The three-day event, which has been organised with the support of the Higher Education Commission and United Nations Children’s Fund, aims to foster debate among experts about the state of Pakistan’s education system and how it can be changed.
“Education needs to move with the times, to be responsive to the emerging needs of present day societies,” said AKU-IED’s director, Dr Muhammad Memon, at the inaugural session on Thursday. In his welcome address, he also called for policy that would formally recognise teachers’ professional status and integrity.
Renowned physicist, Dr Pervez Hoodbhoy, the chief guest, said, “The 18th Amendment has empowered provinces to lead the change in Pakistan’s education system, but they have failed to take any substantial initiatives so far.” He called for “dramatic and sustainable changes” in the education system. “Pakistan presents a particularly challenging environment, but there are some grounds for optimism,” he added. “A clearer understanding of how the education environment can be better managed – both inside and outside the classroom – will certainly be important.”

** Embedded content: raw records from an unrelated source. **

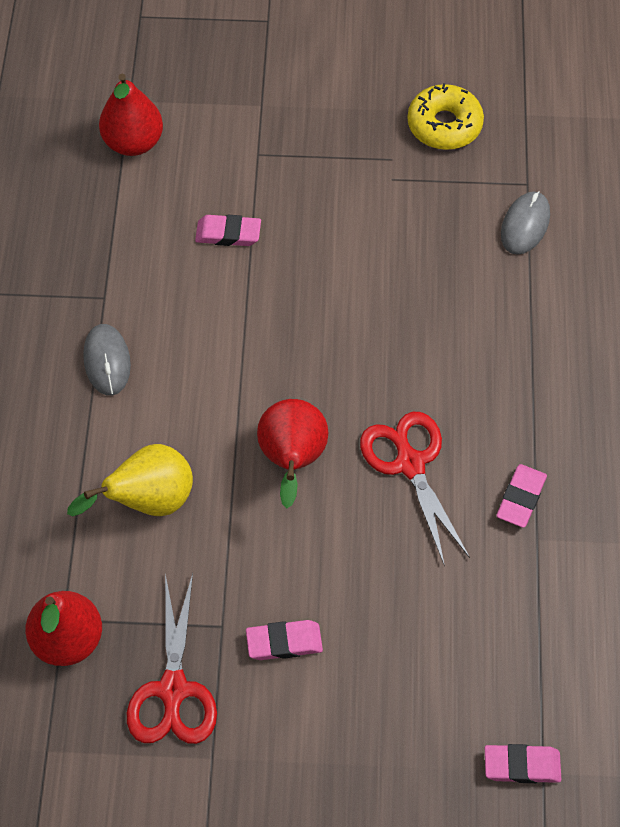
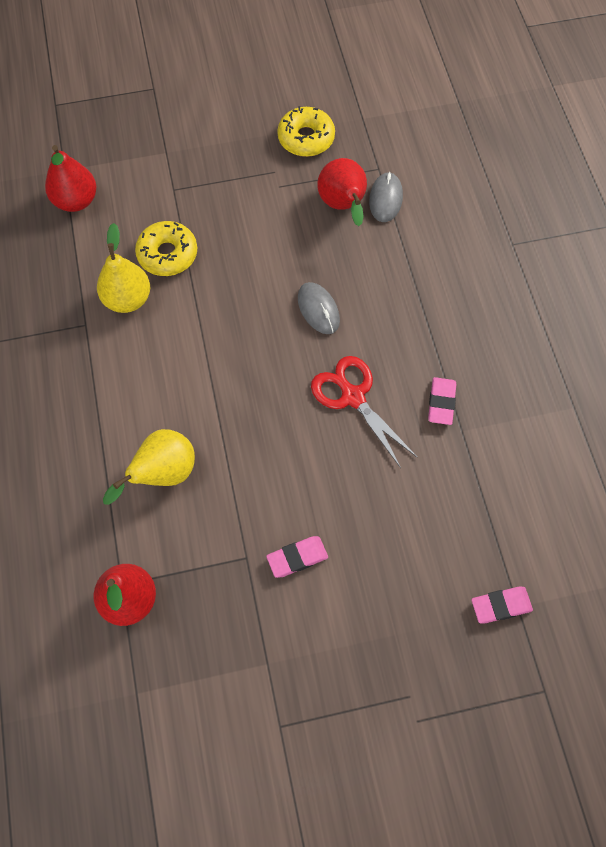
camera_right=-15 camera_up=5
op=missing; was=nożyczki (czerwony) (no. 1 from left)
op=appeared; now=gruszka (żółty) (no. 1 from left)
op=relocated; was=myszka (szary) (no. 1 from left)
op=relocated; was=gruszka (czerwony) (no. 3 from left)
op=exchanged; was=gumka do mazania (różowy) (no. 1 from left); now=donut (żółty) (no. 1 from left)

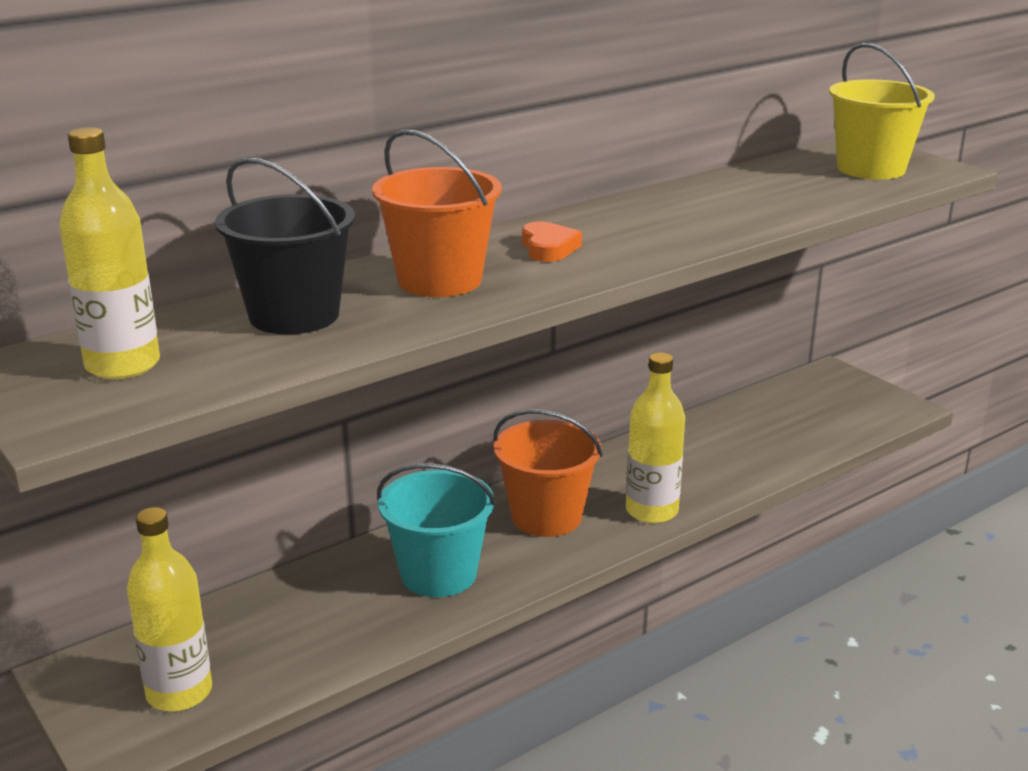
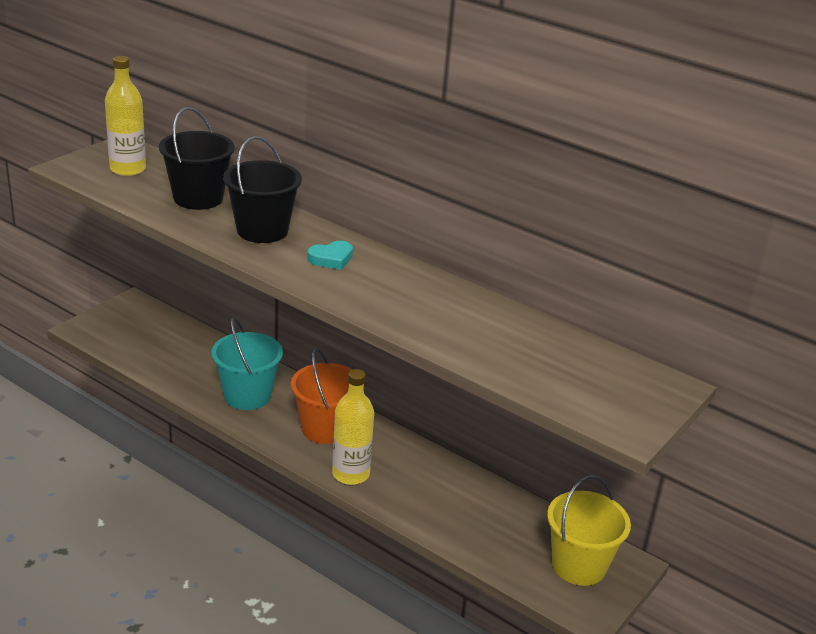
camera_right=70 camera_up=5
op=missing; was=butelka (żółty) (no. 2 from left)
op=relocated; was=wiadro (żółty)
op=colour; was=wiadro (pomarańczowy) (no. 1 from left); now=wiadro (czarny) (no. 2 from left)
op=colour; was=serce (pomarańczowy); now=serce (turkusowy)

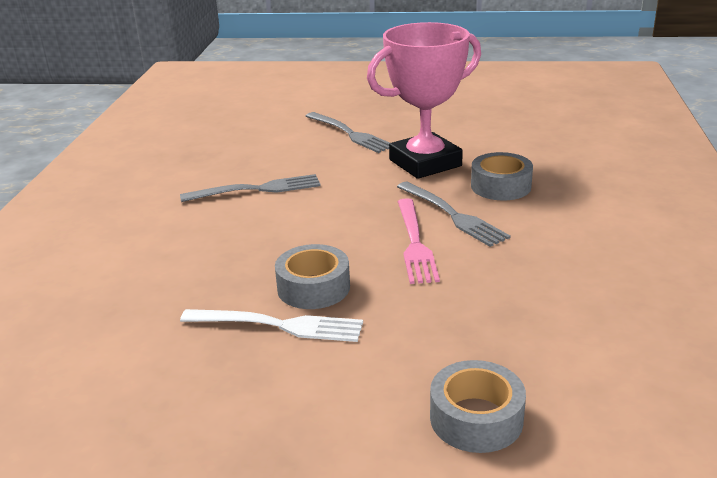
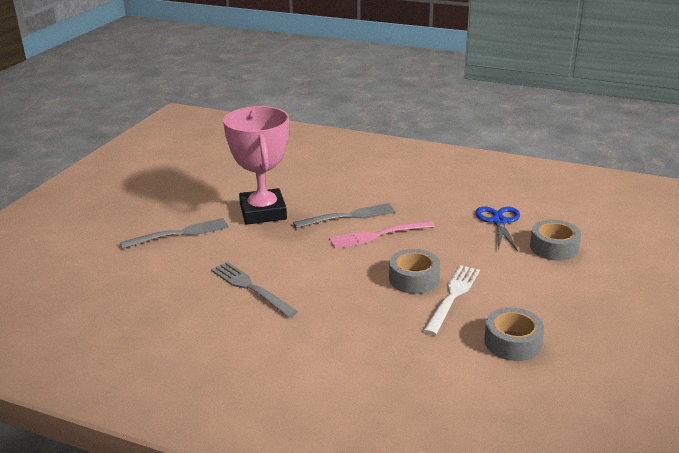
camera_right=-75 camera_up=0
op=appeared; now=nożyczki (niebieski)
op=relocated; was=taśma klejąca (szary) (no. 3 from left in the first image); now=taśma klejąca (szary) (no. 2 from left)
op=spun; was=widelec (szary) (no. 1 from left in the first image); clockwise=-45
op=spun; was=widelec (różowy); clockwise=150

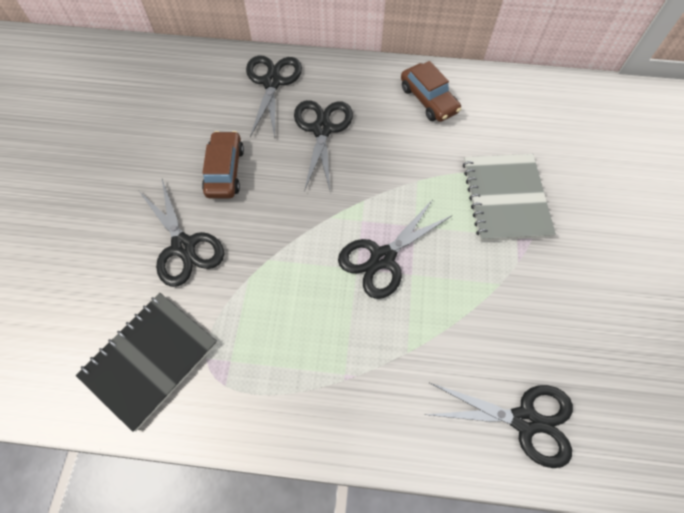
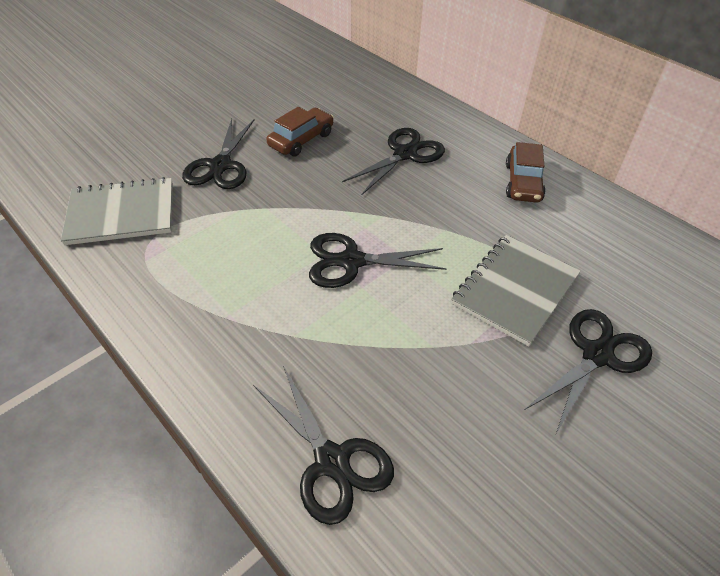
camera_right=40 camera_up=-15
op=relocated; was=nożyczki (czarny) (no. 2 from left in the first image); now=nożyczki (czarny) (no. 5 from left)
op=colour; was=zeszyt (czarny); now=zeszyt (szary) (no. 1 from left)

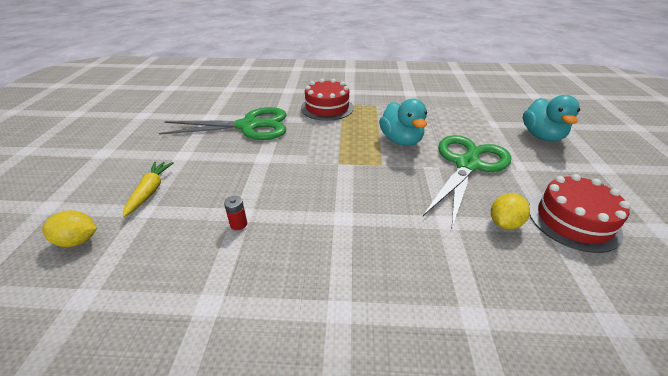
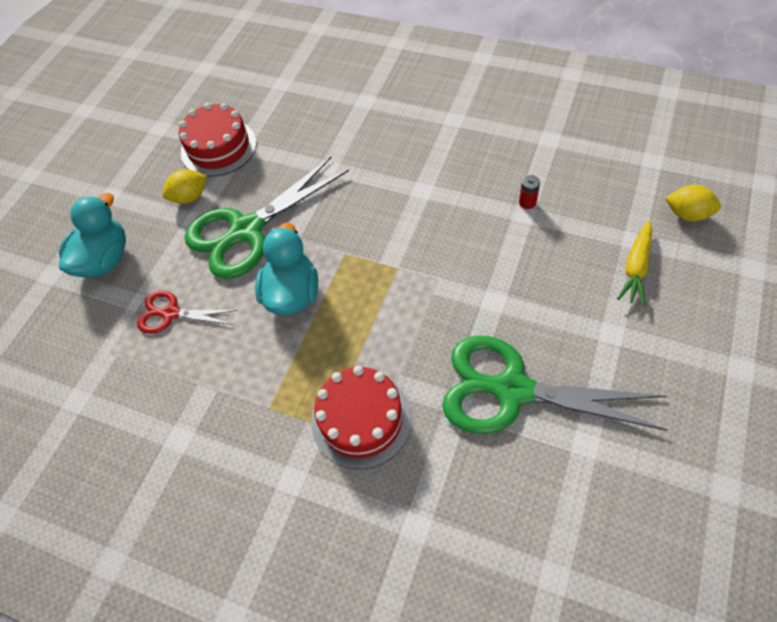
camera_right=-155 camera_up=20
op=appeared; now=nożyczki (czerwony)
op=relocated; was=cytryna (żółty) (no. 2 from left in the first image); now=cytryna (żółty) (no. 1 from left)

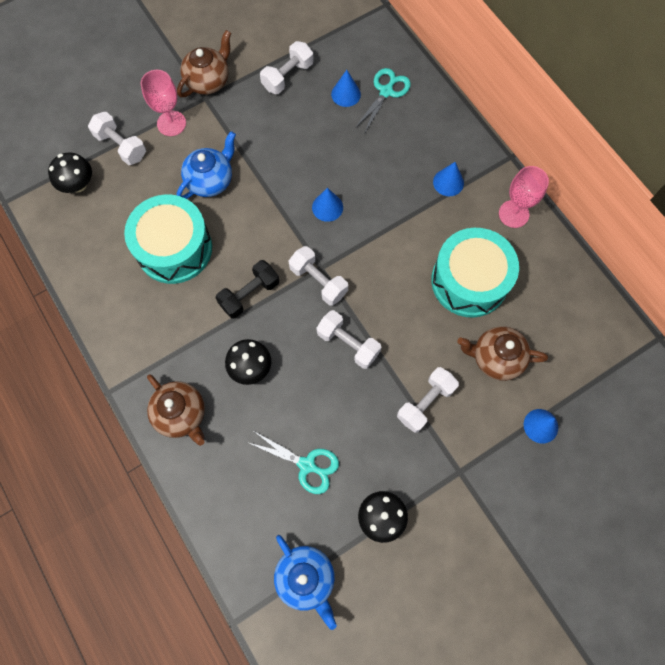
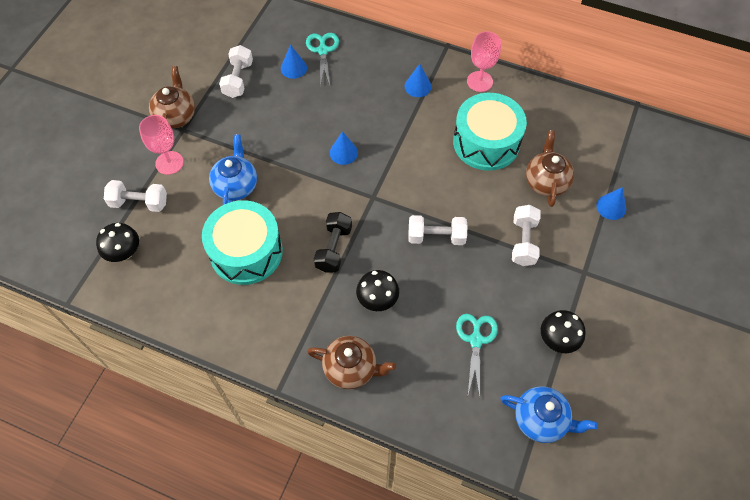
camera_right=-35 camera_up=-10
op=missing; was=hantel (biały) (no. 3 from left)
op=spun; was=nożyczki (turkusowy) (no. 1 from left in the first image); clockwise=-75
op=spun; was=imbryk (brązowy) (no. 3 from left); clockwise=120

The conference chair, Dr Kulsoom Jaffer, told The Express Tribune that researchers, academics and practitioners will present around a 100 papers during the conference. They will cover themes such as innovations in methods of teaching, conventional and alternative assessment methods, the relevance of curriculum in changing times and educational policies.
Two foreign experts had also been invited to speak at the inaugural session. Prof. Andy Hargreaves, who is associated with Boston College’s Lynch School of Education in the United States, said the importance of good teachers for sustainable change cannot be ignored. “If you teach the same thing for over ten years, you would ultimately lose the sense of challenge,” he told the audience via video link. “We need to challenge and stretch our pupils so that we could know if we are doing the job all right,” he said, urging greater collaboration among teachers to develop a mentoring system.
He also emphasised the need to support teachers, regardless of the stage in their careers. “There can be no keener revelation of a society’s soul than the way in which it treats its children and their teachers,” he said, quoting Nelson Mandela.
Prof. Chandra Gunawardena, UNESCO-COL Chair in Distance Education at Open University of Sri Lanka presented a brief history of educational reforms in her country which have raised the adult literacy rate up to 90.6 per cent. “The right of all children to education was recognised in Sri Lanka in the 1940s, years before international conventions were even introduced and universal goals were set.” The society, however, still finds a gap between education and economy. “More than academic qualifications, the private sector demands for the employees to be well-equipped with general transferrable skills and communication skills in English.”
Dr Memon hopes that the conference will reinforce the discourse on educational changes through sustainable reforms. AKU-IED also intends to compile a book on the conference proceedings.
Published in The Express Tribune, November 2nd, 2012.